拓扑联锁结构(TIS)是通过联锁块的几何布置实现稳定性和承载能力的结构组件,仅依靠接触力和摩擦力进行荷载传递。与梁状TIS不同,板状TIS的挠度通常不会超过砌块的高度。然而,板状TIS的挠度上限,这是定义其加载能量容量的关键参数,仍有待探索。在这里,我们建立了板状TIS挠度能力的理论上限,并概述了一个接近该上限的系统设计策略。该策略基于对接触界面进行工程设计,使非中心块体更多地参与结构响应,从而导致具有更高挠度的更全局和整体的变形模式。我们在一个典型的板状TIS的数值案例研究中证明了这种策略的应用,并表明它会导致350%的挠度增加,产生一个比文献中先前报道的更接近上限的值。我们发现,由此产生的偏转模式平等地接合所有块体,避免了局部滑动模式,并且类似于单片等效的偏转模式。最后,我们证明了该策略不仅使TIS的偏转能力最大化,而且使其加载能量能力最大化。

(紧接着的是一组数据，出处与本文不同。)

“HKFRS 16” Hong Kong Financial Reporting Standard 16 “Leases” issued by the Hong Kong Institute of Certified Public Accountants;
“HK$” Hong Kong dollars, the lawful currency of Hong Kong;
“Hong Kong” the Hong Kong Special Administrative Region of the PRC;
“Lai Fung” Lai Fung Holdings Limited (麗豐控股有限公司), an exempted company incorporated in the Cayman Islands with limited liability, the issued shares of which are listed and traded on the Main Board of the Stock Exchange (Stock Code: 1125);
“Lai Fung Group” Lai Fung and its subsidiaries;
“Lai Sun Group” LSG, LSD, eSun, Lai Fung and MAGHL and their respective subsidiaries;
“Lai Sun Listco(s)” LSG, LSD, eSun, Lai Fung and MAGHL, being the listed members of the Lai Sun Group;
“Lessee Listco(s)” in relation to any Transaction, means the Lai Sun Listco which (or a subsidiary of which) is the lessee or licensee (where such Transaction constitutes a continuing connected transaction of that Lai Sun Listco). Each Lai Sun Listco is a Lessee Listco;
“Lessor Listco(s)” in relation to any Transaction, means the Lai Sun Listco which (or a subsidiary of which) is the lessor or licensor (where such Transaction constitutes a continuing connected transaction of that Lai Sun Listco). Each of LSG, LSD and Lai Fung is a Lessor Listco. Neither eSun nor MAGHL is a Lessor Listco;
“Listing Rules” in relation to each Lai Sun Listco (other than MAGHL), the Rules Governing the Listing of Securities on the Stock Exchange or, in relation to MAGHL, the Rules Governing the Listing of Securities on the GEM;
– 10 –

本文章由计算机程序翻译,如有差异,请以英文原文为准。
The deflection limit of slab-like topologically interlocked structures
Topologically Interlocked Structures (TIS) are structural assemblies that achieve stability and carrying capacity through the geometric arrangement of interlocking blocks, relying solely on contact and friction forces for load transfer. Unlike beam-like TIS, whose deflection never exceeds the height of the blocks, the deflection of slab-like TIS often does. Yet, the upper limit of deflection of slab-like TIS, a key parameter defining their loading energy capacity, remains unexplored. Here, we establish a theoretical upper bound for the deflection capacity of slab-like TIS and outline a systematic design strategy to approach this upper bound. This strategy is based on engineering the contact interfaces such that the non-central blocks are more engaged in the structural response, leading to a more global and holistic deformation mode with higher deflections. We demonstrate the application of this strategy in a numerical case study on a typical slab-like TIS and show that it leads to a 350% increase in deflection, yielding a value closer to the upper bound than previously reported in the literature. We find that the resulting deflection mode engages all the blocks equally, avoids localized sliding modes, and resembles that of monolithic equivalents. Lastly, we show that the strategy not only maximizes TIS' deflection capacity but also its loading energy capacity.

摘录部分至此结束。